Keep in mind that you may need to do a little good old fashioned troubleshooting to see what drivers you need. I have learned from experience that you should always test a driver before deploying it.
What Files do You Need?
As an example of what files you need to include in your CD, go to the SIGMATEL - Driver. We just downloaded a file named: "R90698.EXE." If you have TUGZIP installed, you can right click on the file, and extract it to a folder. If you open the new folder (called "R90698") you will see the following:
We don't need any of these files. Most of them deal with installing the software that goes with the driver. The stuff that we want is in the "WDM" folder. Here is what it looks like:
These are the files we are looking for. When searching for drivers, you need .ini, .dll, .cat, .inf, and .sys files. Those are everything that you need. I would navigate to \WinXP\I386\$OEM$\Drivers\Audio and create a new folder called "1." In that folder I would copy the driver files from the extracted file we downloaded from Dell (the files in the picture above this paragraph).
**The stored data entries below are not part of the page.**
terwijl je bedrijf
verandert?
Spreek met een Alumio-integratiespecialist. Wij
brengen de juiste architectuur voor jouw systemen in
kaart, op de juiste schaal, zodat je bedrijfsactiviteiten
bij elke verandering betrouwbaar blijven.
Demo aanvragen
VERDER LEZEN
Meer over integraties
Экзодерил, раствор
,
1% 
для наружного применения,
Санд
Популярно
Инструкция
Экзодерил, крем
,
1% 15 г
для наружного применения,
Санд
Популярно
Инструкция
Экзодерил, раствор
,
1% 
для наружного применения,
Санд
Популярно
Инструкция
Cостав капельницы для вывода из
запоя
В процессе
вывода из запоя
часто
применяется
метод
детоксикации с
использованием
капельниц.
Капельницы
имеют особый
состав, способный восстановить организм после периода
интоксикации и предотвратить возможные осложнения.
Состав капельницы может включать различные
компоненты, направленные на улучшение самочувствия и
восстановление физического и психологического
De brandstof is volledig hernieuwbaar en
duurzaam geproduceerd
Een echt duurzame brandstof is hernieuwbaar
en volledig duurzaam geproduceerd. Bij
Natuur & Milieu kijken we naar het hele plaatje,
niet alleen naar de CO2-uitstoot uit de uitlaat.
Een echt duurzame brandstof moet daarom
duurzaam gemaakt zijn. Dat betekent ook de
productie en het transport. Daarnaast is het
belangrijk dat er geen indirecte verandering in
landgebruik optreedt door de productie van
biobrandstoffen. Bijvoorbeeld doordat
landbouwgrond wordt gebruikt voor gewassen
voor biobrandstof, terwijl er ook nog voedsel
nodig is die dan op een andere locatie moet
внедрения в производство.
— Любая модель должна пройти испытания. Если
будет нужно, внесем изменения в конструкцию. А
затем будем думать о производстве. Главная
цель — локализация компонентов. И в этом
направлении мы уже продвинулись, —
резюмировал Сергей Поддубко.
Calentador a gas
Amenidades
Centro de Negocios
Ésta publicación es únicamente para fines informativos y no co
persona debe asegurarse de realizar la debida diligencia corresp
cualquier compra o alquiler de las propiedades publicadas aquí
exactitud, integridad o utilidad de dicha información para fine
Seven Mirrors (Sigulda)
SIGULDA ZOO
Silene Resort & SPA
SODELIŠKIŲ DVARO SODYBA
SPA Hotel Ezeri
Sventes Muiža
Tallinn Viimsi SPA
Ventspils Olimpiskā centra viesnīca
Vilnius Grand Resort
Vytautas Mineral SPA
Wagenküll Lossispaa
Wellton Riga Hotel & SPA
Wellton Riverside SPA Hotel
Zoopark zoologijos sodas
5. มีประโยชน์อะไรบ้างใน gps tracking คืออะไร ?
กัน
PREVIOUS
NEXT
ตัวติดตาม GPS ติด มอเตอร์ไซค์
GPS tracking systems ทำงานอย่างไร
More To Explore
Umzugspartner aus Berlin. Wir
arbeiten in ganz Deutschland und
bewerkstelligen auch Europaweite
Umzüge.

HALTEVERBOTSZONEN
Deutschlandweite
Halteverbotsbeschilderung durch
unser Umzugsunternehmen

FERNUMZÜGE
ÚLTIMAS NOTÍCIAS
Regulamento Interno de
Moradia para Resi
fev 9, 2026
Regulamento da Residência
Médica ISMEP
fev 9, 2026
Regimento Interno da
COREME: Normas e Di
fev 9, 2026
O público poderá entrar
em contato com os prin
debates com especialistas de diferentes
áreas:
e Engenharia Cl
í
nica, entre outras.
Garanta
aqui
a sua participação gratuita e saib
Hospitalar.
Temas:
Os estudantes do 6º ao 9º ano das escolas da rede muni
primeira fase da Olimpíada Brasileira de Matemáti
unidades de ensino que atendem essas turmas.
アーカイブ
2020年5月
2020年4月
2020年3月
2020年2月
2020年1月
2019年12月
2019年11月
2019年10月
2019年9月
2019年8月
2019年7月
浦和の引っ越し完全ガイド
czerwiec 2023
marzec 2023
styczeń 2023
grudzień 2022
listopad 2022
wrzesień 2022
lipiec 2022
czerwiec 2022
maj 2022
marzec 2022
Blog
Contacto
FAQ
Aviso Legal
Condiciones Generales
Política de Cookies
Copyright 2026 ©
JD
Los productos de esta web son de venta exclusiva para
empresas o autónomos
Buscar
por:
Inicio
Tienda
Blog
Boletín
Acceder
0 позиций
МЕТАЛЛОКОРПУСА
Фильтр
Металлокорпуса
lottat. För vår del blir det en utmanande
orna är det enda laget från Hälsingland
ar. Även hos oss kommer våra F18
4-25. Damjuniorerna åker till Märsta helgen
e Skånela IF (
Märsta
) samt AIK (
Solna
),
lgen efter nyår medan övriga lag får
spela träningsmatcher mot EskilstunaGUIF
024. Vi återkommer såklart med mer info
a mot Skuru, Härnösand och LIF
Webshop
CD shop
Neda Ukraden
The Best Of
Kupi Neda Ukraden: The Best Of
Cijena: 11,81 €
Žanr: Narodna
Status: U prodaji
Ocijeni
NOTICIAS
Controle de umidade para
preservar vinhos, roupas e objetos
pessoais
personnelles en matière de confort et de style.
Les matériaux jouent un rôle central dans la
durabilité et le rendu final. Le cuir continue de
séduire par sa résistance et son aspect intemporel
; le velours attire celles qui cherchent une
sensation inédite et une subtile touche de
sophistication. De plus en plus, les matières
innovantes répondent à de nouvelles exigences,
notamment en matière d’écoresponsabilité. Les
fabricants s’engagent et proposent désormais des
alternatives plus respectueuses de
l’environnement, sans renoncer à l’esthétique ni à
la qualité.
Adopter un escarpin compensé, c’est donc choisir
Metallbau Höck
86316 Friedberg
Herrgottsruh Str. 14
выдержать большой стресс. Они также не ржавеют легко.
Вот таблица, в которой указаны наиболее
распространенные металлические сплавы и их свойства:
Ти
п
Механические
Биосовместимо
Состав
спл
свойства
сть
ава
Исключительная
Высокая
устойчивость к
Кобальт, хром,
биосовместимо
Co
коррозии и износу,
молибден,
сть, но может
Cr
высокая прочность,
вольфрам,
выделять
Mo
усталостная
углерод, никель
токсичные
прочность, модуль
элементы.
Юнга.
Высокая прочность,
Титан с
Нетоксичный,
Here is another example: ATI Drivers. Just for demonstration, download the D800 ATI Drivers: ATI - Driver. Once it is downloaded, extract the file to a folder. The extracted files look like this:
We want to navigate to Driver >> 2KXP_INF to actually find the drivers. Here is what is in the folder:
It has all the files we are looking for (except one with a .sys extention - it is okay). Create a folder in WinXP\I386\$OEM$\Drivers\Graphics (I named it "1"). You need to copy all of these files and the folder into "WinXP\I386\$OEM$\Drivers\Graphics\1." You should be set. Make sure to test it all out. One thing to keep in mind is that this only covers the drivers. If you want any of the other software that comes with the graphics driver, you will have to install it after Windows is done installing.
Current Problem Drivers
The main problem driver is any and all HD Audio Drivers. Why? Windows XP does not natively support HD Audio. You have to download and install a Windows Update. That is just great, unless you are trying to script a Windows install. The reason is this: Drivers are the first thing that Windows installs during the install process. One of the very last things that Windows does during the install process is, you guessed, Windows Updates. Since things are a little out of order, it does not work. Any driver that requires a Windows update cannot be included using the processes in the article.
Using this process I have expanded my tweaked Windows XP CD to support 25 or 30 different hardware types. It works on HPs and Dells. It works on desktops, laptops, and ultra portable devices. It has 20 different video and audio drivers. It has worked out well. It required a lot of troubleshooting, but in the end I got just what I wanted. After you have all of your drivers included, your computer is up and running after an install. It has the Windows Updates you need. It has all of the drivers you need. All of this without entering in any settings, or waiting for anything to download. Pretty sweet deal huh?